WASHINGTON (Reuters) - President Donald Trump intensified his efforts to sell Democrats on his tax reform plan on Wednesday even as Senate Republicans edged closer to passing a budget measure that would push forward a tax bill without Democratic support.
Trump, whose plan would bestow up to $6 trillion in tax cuts on businesses and individuals over the next decade, talked with 18 members of the tax-writing Senate Finance Committee, including Republicans and Democrats.
The White House said both parties shared a willingness to work with the president on tax reform.
Five of six Democrats at the meeting are up for re-election in states that Trump won in the 2016 presidential election. The White House hopes they will be open to working with Trump because they face voters next year.
Senator Ron Wyden, the committee's top-ranking Democrat, was also at the meeting, but another six Democrats on the panel who hail from states that Trump lost were not invited.
"We're going to have a great discussion today, and I'm sure we'll have unanimous support. I have no doubt, right? Right, Ron? I think, right?" Trump joked as the meeting got under way.
It was the latest White House attempt to recruit Democratic support to ensure that tax reform does not meet the same fate as Republican efforts to repeal Obamacare, which failed in the Senate when Republicans could not muster enough votes.
Republicans control the Senate by only a 52-48 margin.
Most Democrats have offered to pursue bipartisan tax reform only if it does not benefit the wealthy, raise taxes on the middle class or increase the federal deficit. But they have largely rejected the Trump plan, saying it does all three.
Still, Republicans moved closer on Wednesday to an agreement on a budget resolution that would allow them to move tax legislation through the 100-member Senate with a simple majority instead of requiring 60 votes.
The budget resolution would allow tax legislation to expand the deficit by up to $1.5 trillion over the next decade.
The Senate is expected to vote on the fiscal year 2018 spending blueprint on Thursday. Republicans can only afford to lose two votes from their own ranks for the measure to pass.

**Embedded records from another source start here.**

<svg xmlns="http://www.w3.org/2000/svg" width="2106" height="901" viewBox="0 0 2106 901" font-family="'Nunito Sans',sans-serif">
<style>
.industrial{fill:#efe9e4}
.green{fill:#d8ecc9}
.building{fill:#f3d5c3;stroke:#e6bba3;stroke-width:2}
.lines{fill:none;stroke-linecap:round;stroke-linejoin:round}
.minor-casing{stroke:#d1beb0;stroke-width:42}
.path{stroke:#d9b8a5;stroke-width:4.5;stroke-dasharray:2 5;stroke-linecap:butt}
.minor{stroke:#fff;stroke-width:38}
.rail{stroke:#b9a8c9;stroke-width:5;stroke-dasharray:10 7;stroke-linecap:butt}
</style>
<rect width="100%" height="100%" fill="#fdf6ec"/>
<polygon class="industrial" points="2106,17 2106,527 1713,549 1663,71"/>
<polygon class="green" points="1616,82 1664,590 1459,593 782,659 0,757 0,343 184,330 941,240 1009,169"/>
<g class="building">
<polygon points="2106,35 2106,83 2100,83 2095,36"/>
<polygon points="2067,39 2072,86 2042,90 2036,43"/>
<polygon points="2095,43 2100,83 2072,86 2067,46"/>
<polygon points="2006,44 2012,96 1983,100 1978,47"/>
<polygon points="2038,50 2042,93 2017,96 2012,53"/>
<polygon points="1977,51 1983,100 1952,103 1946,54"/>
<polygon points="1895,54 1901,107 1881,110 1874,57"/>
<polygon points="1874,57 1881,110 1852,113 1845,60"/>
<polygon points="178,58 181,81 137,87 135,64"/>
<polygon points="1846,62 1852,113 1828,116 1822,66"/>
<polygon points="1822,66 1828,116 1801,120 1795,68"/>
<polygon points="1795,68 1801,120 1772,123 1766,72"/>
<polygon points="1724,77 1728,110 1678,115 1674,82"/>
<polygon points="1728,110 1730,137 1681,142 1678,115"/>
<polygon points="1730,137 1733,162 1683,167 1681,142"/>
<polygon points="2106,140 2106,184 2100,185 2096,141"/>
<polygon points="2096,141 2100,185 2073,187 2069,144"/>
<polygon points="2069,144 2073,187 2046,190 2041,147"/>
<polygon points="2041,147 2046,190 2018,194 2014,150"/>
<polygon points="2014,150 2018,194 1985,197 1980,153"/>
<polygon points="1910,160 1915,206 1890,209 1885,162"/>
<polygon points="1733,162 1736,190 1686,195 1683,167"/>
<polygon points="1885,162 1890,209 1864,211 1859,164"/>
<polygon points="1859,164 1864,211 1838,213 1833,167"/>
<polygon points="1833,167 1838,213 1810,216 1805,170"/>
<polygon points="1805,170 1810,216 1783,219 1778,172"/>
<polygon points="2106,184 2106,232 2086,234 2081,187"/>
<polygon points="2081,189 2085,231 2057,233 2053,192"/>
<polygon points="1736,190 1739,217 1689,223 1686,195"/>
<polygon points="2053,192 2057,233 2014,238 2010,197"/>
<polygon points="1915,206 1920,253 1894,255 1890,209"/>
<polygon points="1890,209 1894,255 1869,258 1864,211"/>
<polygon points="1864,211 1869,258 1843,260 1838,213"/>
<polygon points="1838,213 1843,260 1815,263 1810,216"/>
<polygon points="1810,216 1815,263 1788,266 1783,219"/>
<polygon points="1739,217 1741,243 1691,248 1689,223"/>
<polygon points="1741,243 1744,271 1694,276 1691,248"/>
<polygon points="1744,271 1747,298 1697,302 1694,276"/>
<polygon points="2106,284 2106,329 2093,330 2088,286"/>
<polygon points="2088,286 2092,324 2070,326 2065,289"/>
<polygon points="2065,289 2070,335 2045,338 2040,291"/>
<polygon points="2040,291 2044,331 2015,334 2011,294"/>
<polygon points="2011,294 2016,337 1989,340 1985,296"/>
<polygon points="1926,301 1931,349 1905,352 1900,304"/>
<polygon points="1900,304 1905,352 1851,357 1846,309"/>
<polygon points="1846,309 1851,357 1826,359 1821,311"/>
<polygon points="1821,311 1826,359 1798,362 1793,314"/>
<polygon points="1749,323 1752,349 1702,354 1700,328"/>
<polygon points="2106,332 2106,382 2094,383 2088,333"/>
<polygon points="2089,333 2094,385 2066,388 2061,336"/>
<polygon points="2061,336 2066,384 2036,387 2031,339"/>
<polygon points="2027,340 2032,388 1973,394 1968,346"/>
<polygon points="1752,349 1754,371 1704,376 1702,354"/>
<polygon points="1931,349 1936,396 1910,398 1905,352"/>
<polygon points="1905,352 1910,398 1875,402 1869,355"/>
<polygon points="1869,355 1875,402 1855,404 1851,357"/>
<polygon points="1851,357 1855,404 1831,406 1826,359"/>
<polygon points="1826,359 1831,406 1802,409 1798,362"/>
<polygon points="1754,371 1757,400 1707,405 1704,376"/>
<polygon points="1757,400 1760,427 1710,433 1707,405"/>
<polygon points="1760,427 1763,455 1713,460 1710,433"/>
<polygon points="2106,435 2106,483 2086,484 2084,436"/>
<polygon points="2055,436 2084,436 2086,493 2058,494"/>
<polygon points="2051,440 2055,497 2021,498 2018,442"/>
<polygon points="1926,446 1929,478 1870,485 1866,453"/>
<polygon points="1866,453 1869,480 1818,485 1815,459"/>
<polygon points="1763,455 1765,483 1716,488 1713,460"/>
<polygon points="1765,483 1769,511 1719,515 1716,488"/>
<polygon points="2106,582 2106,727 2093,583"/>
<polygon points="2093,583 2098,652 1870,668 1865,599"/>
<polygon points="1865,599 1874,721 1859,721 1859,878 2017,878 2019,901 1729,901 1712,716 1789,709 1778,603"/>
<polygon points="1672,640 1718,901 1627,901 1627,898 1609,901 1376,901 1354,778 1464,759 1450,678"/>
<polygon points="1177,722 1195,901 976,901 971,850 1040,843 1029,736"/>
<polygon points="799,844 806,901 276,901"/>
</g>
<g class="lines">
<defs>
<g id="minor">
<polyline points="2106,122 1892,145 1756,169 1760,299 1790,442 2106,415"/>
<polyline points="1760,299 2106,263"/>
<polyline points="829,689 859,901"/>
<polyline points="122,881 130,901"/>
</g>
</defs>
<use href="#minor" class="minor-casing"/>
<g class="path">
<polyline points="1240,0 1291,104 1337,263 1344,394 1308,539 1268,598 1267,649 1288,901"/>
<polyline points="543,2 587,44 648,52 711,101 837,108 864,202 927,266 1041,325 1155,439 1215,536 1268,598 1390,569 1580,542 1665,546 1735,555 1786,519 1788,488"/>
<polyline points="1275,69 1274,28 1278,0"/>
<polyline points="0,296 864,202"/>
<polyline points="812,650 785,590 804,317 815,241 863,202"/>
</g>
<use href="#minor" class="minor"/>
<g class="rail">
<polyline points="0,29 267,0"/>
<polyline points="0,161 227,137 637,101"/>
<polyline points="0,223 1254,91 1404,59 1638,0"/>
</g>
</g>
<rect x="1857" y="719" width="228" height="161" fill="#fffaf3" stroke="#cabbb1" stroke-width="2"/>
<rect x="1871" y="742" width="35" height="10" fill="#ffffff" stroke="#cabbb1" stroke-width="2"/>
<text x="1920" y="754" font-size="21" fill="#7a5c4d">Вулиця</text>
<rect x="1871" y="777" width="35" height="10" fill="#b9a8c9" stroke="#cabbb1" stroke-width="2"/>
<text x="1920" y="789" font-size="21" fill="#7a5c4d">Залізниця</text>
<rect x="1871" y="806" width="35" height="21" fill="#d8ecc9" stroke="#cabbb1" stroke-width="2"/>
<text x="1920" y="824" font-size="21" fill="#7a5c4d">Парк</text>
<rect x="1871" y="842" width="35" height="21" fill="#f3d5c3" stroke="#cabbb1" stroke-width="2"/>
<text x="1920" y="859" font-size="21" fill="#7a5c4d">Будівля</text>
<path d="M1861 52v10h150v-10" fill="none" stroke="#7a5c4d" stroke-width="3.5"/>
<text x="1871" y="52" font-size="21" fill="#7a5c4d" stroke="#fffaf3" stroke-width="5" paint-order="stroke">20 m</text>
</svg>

Republican Senator Rand Paul, a fiscal hawk, has already threatened to vote against the measure. [L2N1MS18K] But on Wednesday, the number of other potential no votes shrank to within the margin of safety as conservative Senator Mike Lee indicated he would support the measure.
"As long as we follow through on this budget's proposed spending cuts, this is a good start towards a fiscally responsible plan that cuts deficits," his office said in a statement.
That appeared to leave only conservative Senator Ted Cruz as another possible no vote from within Republican ranks. Cruz declined on Tuesday to say whether he supported the budget. His office did not respond to queries seeking comment on Wednesday.